Cosmetic Stability Test – Freeze Thaw Cycles

Previously, we covered the basics of cosmetic stability testing. But one member of the Chemists Corner community wanted some more details on Freeze Thaw testing. We’ll look at that aspect of stability testing in a little more detail.

What is Freeze Thaw testing

Freeze thaw testing is a type of stability test in which you freeze your freeze thaw scientistformula, then thaw it out, and test to see what effect the process has on your product. To do a thorough freeze-thaw test you will repeat the cycle a few times.

Why do Freeze thaw testing?

Freeze thaw testing gives you information that regular stability testing can’t. Namely, it will show you whether your formula will remain stable under varied conditions that it might experience during the shipping and storage phases of the product life cycle.

It’s likely that your product will be shipped via trucks or rail cars. These vehicles are rarely equipped with temperature controls so it is likely that your product may freeze one day and be in hot temperatures another. It is crucial that your formula is able to withstand extreme, rapid temperature changes.

How to conduct a freeze-thaw test

While there is no “right” way to do a freeze-thaw test, the following method is standard in the industry and will give you the information you need if you follow it.

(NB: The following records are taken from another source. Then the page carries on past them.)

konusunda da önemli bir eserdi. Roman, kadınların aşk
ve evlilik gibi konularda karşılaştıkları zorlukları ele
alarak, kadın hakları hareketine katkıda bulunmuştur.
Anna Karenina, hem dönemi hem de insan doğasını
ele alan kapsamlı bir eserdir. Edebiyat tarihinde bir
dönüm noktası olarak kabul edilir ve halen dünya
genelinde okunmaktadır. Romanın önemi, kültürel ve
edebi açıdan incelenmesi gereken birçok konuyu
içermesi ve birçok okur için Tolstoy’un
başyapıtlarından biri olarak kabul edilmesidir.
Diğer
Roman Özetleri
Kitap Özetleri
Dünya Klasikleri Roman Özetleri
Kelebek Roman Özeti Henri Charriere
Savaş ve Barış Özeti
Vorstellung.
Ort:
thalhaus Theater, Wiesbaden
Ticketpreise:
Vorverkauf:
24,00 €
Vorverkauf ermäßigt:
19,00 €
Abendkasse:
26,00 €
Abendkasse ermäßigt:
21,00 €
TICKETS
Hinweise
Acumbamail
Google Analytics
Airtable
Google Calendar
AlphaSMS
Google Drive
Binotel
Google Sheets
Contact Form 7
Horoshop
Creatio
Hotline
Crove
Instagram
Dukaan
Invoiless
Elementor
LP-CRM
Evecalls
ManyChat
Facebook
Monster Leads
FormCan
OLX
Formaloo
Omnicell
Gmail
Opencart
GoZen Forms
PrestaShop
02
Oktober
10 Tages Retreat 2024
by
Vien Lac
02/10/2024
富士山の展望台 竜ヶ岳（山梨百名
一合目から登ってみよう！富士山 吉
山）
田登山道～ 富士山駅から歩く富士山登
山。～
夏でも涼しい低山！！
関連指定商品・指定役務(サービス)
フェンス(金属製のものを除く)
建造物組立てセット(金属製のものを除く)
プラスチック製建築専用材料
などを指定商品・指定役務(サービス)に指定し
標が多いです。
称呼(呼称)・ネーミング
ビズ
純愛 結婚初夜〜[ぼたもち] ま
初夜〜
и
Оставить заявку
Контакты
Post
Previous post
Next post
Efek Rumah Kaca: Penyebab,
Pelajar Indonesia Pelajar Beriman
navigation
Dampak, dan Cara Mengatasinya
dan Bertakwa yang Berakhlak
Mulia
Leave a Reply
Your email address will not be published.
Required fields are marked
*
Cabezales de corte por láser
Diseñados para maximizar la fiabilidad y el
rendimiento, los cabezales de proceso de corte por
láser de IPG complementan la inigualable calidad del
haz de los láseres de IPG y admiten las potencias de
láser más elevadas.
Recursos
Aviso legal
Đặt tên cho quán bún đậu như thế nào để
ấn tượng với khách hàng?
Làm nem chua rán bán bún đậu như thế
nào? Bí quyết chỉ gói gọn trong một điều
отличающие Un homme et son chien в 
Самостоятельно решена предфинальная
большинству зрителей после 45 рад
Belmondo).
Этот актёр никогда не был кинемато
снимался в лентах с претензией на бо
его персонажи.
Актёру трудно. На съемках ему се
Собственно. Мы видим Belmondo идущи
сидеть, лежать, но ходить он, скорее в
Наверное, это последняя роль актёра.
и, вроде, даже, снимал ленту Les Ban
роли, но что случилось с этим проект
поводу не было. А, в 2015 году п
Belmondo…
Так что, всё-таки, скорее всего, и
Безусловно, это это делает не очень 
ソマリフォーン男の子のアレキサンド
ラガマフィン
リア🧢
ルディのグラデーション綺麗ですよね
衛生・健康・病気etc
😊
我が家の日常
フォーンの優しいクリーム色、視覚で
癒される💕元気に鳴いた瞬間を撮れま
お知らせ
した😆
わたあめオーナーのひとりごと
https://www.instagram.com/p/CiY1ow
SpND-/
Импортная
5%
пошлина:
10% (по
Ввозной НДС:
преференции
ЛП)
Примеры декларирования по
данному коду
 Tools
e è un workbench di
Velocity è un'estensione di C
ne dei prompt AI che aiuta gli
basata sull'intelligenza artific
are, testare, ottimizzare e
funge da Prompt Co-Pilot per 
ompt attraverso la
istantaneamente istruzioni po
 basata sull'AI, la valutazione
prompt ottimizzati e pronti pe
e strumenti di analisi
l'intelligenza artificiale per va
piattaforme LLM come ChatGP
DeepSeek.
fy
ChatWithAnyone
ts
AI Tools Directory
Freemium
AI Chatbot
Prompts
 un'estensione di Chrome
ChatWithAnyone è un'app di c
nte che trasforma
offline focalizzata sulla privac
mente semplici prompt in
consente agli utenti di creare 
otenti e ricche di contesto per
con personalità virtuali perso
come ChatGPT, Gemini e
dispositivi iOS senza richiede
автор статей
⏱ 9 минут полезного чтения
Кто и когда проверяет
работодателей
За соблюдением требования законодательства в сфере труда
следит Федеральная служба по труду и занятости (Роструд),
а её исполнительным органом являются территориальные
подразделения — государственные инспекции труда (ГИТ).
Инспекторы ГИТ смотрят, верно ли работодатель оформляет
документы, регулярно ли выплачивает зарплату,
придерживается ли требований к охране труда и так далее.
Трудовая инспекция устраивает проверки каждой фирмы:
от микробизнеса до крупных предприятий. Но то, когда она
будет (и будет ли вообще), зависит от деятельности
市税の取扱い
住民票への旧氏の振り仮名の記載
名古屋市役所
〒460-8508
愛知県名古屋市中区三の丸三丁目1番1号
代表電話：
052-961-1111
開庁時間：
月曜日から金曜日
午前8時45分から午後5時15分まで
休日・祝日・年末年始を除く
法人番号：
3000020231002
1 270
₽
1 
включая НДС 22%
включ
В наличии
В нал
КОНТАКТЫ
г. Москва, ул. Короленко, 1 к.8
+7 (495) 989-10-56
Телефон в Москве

Step 1 – Prepare samples. (3 test, 1 control)
Step 2 – Take initial readings.
Step 3 – Put test samples in the freezer for 24 hours
Step 4 – Remove samples and allow to thaw at room temperature
Step 5 – Put samples in 50C oven for 24 hours
Step 6 – Remove samples & allow to equilibrate at room temperature.
Step 7 – Take end of the cycle readings

You should repeat this test through 3 cycles. If done correctly it can be completed in 3 weeks.

What to look for

While the specific tests will depend on the type of formula you are testing, generally you’ll want to take readings for Appearance, Odor, Viscosity and pH. Make particular note of whether there is any separating at the top or the bottom of samples. This is the most common form of instability.

You may also test the products for performance characteristics just to ensure that the formulas still work as expected.